Activity
Please reproduce all the records exactly while leaving out their pictures.

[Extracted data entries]
━━━━━━━━━━━━━━━━━━━━

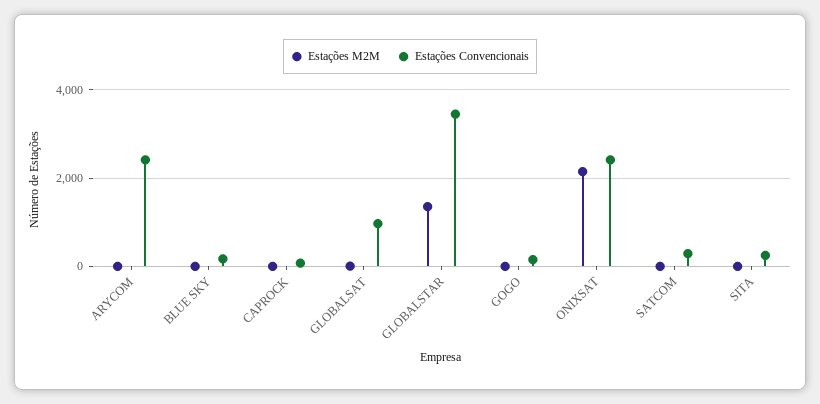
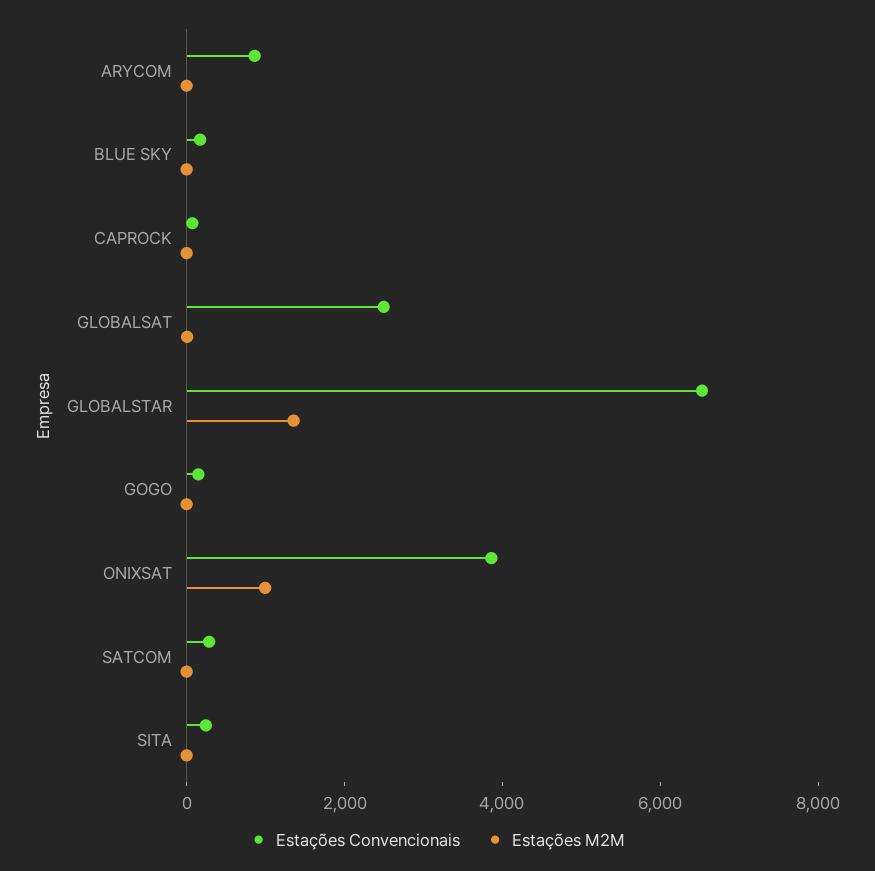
Estações Convencionais, ARYCOM: 2400 -> 1000
Estações Convencionais, GLOBALSAT: 1000 -> 2500
Estações Convencionais, GLOBALSTAR: 3400 -> 6500
Estações M2M, ONIXSAT: 2200 -> 1000
Estações Convencionais, ONIXSAT: 2400 -> 4000

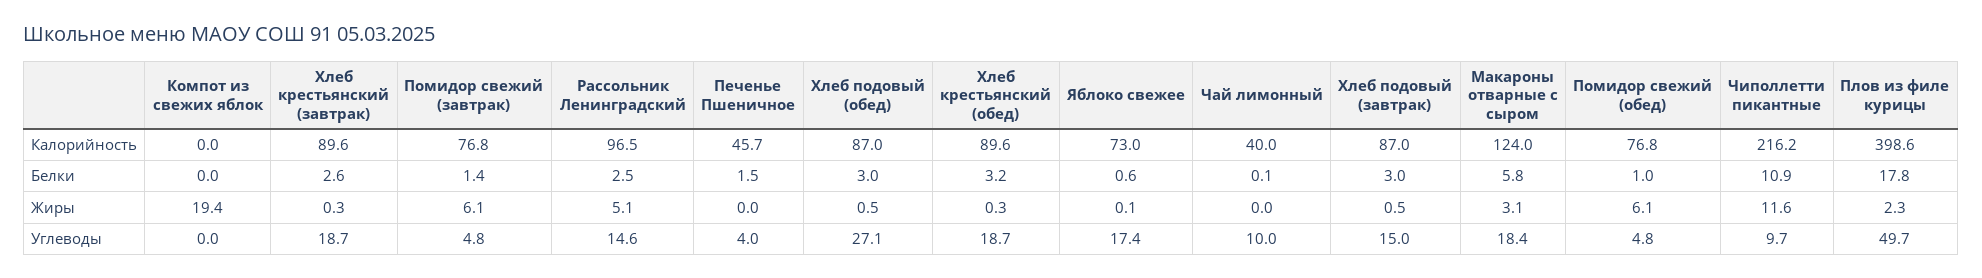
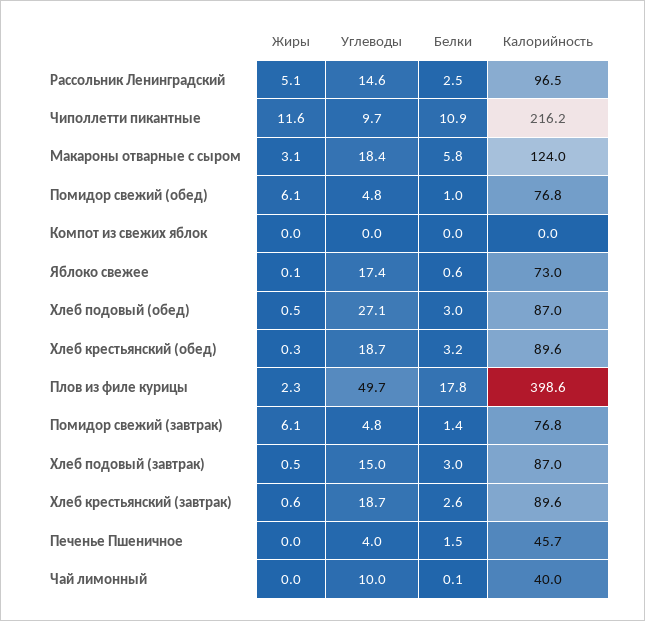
Компот из свежих яблок, Жиры: 19.4 -> 0
Хлеб крестьянский (завтрак), Жиры: 0.3 -> 0.6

━━━━━━━━━━━━━━━━━━━━

Response
Estações Convencionais, ARYCOM: 2400 -> 1000
Estações Convencionais, GLOBALSAT: 1000 -> 2500
Estações Convencionais, GLOBALSTAR: 3400 -> 6500
Estações M2M, ONIXSAT: 2200 -> 1000
Estações Convencionais, ONIXSAT: 2400 -> 4000

Компот из свежих яблок, Жиры: 19.4 -> 0
Хлеб крестьянский (завтрак), Жиры: 0.3 -> 0.6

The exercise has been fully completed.